最後にチャグムに弟子にしてくださいと頼まれたバルサは、この先も二人で旅をつづける事を夢見たに違いありません。ふと今までのチャグムの旅を思い出します。たった四回しかなかったのに、二人の旅の想い出のシーンはたくさんありましたね。
そしてバルサは知るのです。
ジグロが臨終の床で言った、バルサとの旅は楽しくて幸せだったと言った事は真実であったと。
そして最初はただキィキィとうるさく泣きわめくだけだったチャグムも本当に成長しました。
その別れのシーンは、切なかったです。
ただチャグムがトロガイに抱き着いた時は、その目が泳いでいて笑えました。

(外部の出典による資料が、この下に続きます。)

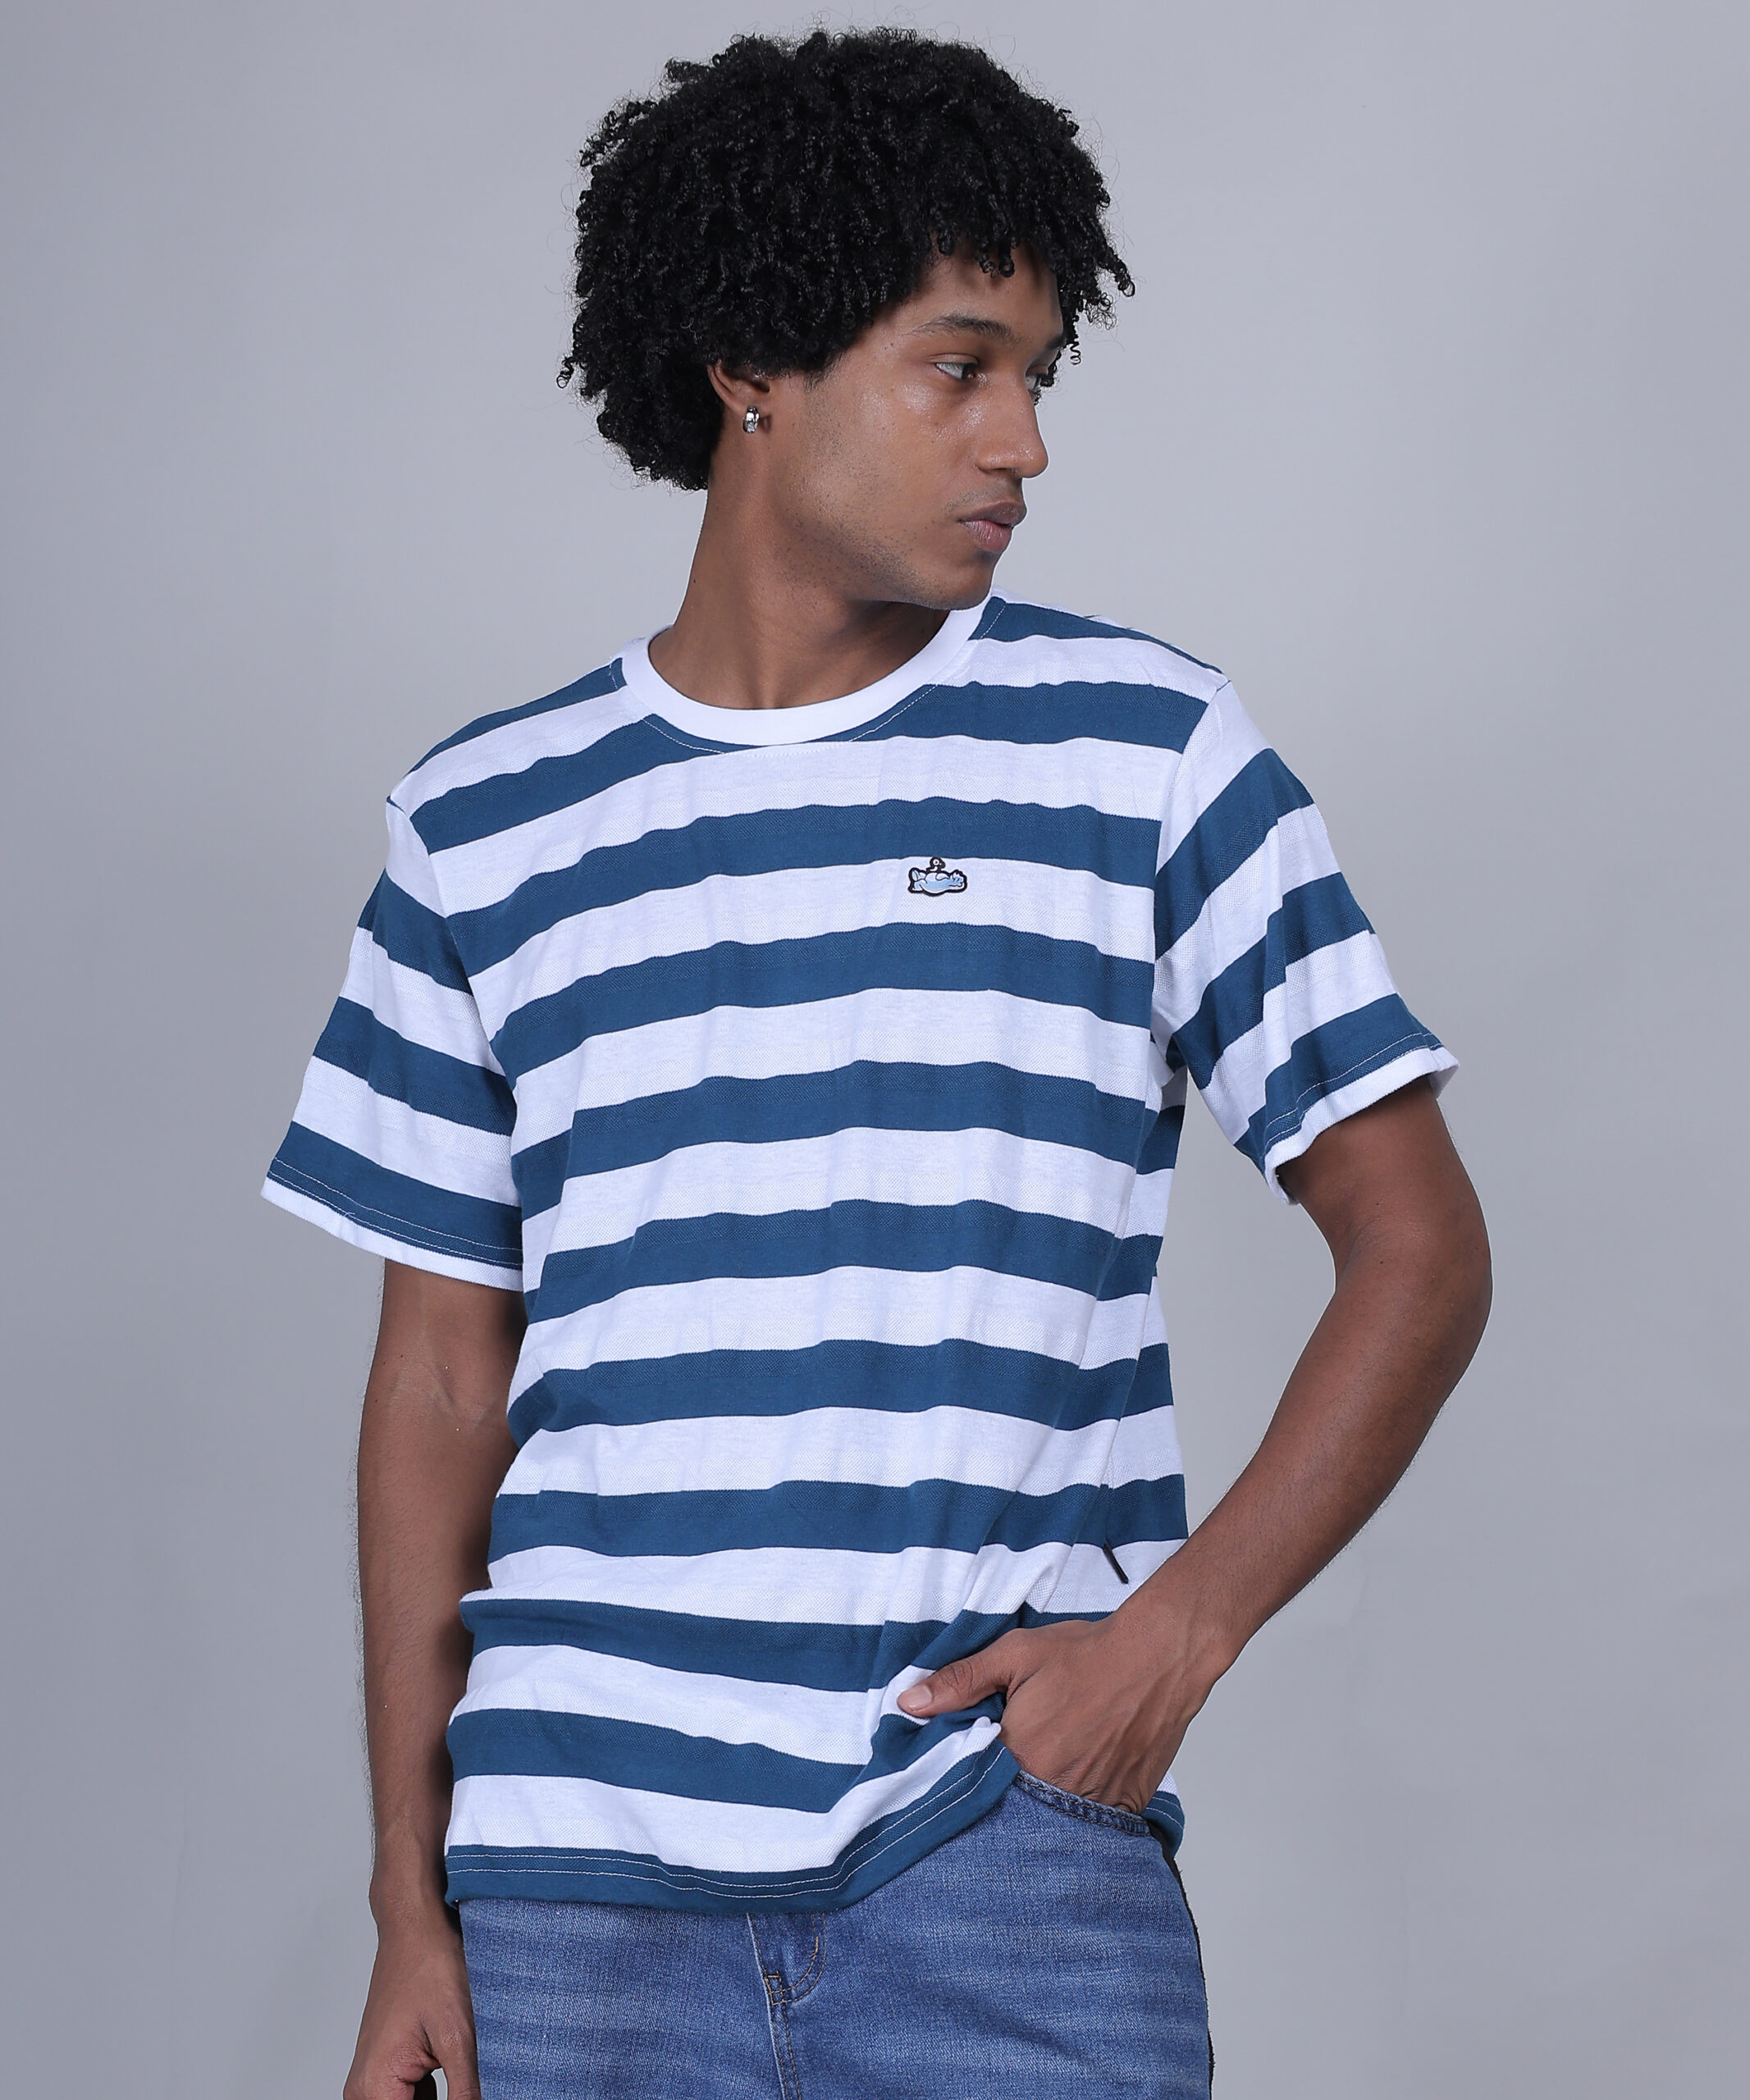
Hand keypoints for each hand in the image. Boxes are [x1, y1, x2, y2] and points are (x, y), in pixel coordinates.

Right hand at [344, 1907, 479, 2099]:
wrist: (415, 1926)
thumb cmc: (430, 1966)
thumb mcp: (460, 2036)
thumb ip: (468, 2092)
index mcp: (375, 2087)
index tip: (477, 2095)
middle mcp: (364, 2089)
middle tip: (476, 2085)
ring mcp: (373, 2079)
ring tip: (473, 2075)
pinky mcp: (387, 2068)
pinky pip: (410, 2099)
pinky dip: (440, 2096)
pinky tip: (465, 2079)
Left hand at [895, 1604, 1217, 1816]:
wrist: (1159, 1657)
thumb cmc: (1087, 1654)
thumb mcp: (1015, 1654)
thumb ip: (961, 1681)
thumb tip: (908, 1703)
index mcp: (1021, 1757)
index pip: (975, 1791)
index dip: (967, 1784)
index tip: (961, 1777)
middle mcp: (1056, 1790)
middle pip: (1014, 1813)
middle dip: (1003, 1803)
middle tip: (1009, 1776)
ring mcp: (1094, 1804)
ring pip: (1053, 1825)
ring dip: (1041, 1811)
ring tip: (1043, 1780)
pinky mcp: (1125, 1806)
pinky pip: (1092, 1826)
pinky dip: (1080, 1814)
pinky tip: (1076, 1784)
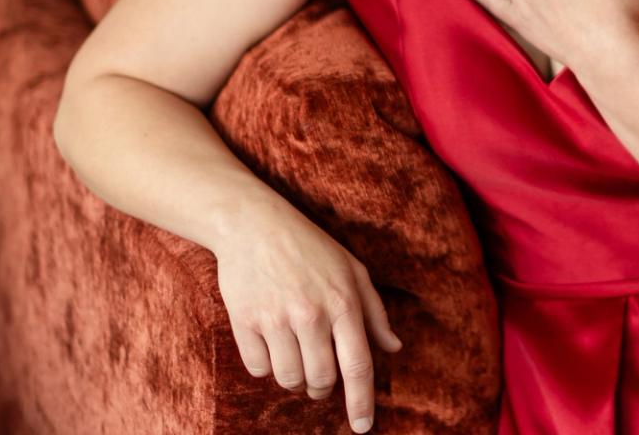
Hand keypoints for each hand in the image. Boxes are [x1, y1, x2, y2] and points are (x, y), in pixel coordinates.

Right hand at [215, 206, 402, 432]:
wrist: (252, 223)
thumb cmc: (309, 246)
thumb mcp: (352, 269)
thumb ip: (374, 312)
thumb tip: (394, 348)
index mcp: (343, 302)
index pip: (358, 366)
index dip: (361, 403)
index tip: (363, 427)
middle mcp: (311, 313)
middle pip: (321, 381)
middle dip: (322, 388)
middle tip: (319, 376)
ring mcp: (276, 318)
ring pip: (289, 379)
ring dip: (294, 379)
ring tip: (294, 356)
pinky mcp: (245, 320)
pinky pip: (257, 368)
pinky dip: (264, 366)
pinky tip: (269, 344)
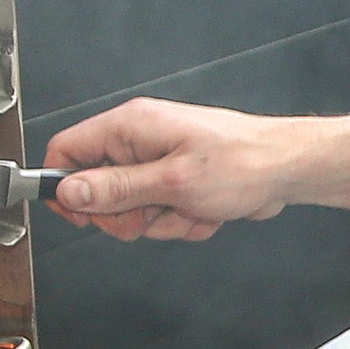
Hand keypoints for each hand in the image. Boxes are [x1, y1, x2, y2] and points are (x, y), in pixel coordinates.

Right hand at [44, 99, 296, 241]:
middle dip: (125, 214)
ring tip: (191, 207)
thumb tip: (67, 191)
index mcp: (130, 126)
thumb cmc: (242, 163)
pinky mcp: (176, 182)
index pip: (66, 149)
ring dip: (161, 222)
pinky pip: (160, 215)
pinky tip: (205, 211)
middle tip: (153, 213)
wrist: (286, 170)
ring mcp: (158, 162)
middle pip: (97, 190)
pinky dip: (182, 221)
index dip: (63, 187)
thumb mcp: (171, 182)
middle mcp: (140, 141)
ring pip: (131, 210)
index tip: (79, 215)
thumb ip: (115, 188)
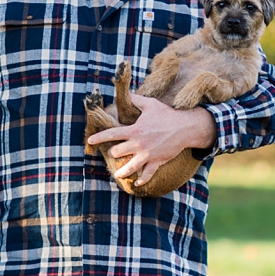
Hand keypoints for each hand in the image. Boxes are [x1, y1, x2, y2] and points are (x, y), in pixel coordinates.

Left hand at [86, 94, 214, 185]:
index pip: (112, 134)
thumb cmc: (167, 115)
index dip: (99, 138)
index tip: (90, 142)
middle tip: (113, 153)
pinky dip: (142, 179)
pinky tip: (137, 182)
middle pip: (117, 152)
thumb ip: (136, 99)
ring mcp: (147, 154)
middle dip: (113, 153)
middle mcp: (139, 144)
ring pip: (130, 167)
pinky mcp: (157, 161)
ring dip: (122, 172)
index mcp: (134, 130)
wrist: (185, 127)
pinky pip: (148, 174)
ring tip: (118, 174)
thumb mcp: (150, 104)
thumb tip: (126, 93)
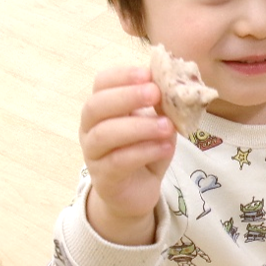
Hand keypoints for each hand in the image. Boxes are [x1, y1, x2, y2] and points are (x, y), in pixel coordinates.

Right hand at [79, 65, 176, 243]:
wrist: (137, 192)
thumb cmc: (145, 150)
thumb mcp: (157, 124)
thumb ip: (162, 107)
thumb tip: (176, 86)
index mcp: (102, 108)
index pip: (102, 83)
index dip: (122, 76)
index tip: (148, 74)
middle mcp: (90, 128)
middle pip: (96, 106)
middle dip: (127, 96)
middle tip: (155, 93)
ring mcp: (93, 154)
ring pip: (105, 134)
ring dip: (138, 126)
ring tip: (166, 126)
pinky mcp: (104, 178)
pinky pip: (118, 161)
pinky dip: (144, 151)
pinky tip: (165, 148)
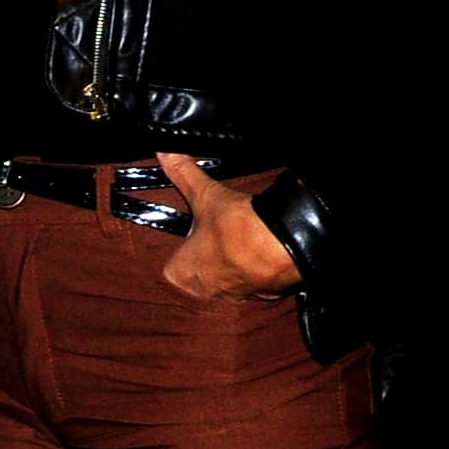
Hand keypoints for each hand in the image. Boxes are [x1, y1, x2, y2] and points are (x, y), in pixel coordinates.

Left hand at [154, 155, 301, 304]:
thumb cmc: (237, 228)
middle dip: (208, 258)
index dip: (181, 250)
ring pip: (230, 281)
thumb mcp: (206, 194)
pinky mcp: (266, 294)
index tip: (190, 235)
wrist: (282, 245)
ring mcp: (237, 296)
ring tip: (242, 240)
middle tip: (218, 236)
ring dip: (235, 264)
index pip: (172, 267)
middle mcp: (207, 291)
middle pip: (201, 276)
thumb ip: (184, 173)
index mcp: (183, 273)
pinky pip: (257, 282)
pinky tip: (264, 250)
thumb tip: (167, 153)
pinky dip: (260, 268)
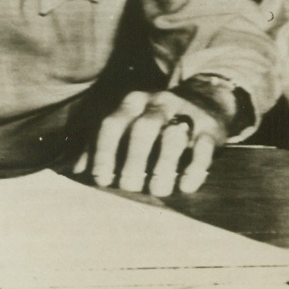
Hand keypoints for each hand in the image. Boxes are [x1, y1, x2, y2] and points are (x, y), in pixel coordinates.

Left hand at [74, 82, 238, 196]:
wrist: (207, 98)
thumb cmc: (156, 121)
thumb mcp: (129, 121)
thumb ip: (101, 143)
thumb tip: (77, 170)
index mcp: (133, 102)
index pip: (112, 124)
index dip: (103, 153)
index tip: (102, 179)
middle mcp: (159, 103)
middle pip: (142, 130)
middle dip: (133, 161)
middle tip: (129, 186)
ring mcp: (187, 114)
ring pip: (173, 137)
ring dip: (163, 166)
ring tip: (158, 189)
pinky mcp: (211, 129)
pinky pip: (203, 149)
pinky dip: (194, 170)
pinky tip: (185, 187)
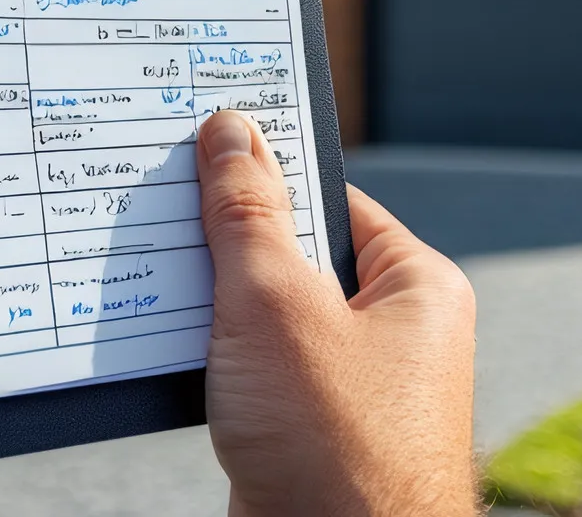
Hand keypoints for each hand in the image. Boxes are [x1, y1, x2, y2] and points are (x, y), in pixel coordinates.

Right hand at [195, 109, 477, 516]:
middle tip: (167, 217)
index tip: (206, 151)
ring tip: (161, 287)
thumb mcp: (277, 306)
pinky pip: (258, 378)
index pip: (335, 200)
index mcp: (420, 288)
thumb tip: (231, 133)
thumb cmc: (337, 447)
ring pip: (271, 324)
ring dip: (217, 311)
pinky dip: (216, 366)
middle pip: (298, 259)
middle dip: (232, 246)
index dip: (268, 175)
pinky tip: (175, 356)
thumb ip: (247, 217)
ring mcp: (356, 393)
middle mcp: (398, 337)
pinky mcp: (314, 439)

高島礼子さんは凄いです。だけどどうしてこの役が彼女に行ったのか、未だに謎。この先の物語の中でトロガイの過去シーンとかが出てくるのでしょうか。変な所が楽しみになって来てる私です。
だけどこの先と言ってもですね、来年の1月なんですものね。
先が長いよ~。
あっ、そうそう。
「誰がなんと言おうが、この国を助けたのはバルサ、お前だ。」
うんうん、と頷く私。雨降る空を見上げながらひとり呟くダンダ。シーズン1の最終回らしい良いシーンでしたね。
「花燃ゆ」で東出君の事をちょっとだけ嫌いになっていました。
でもこのダンダは彼に凄くあっていて、「嫌い」の文字をゴシゴシと消しました。
第二シーズンでは帝もだけれどダンダも出ないのかも?
そんなところも気になる所ですね。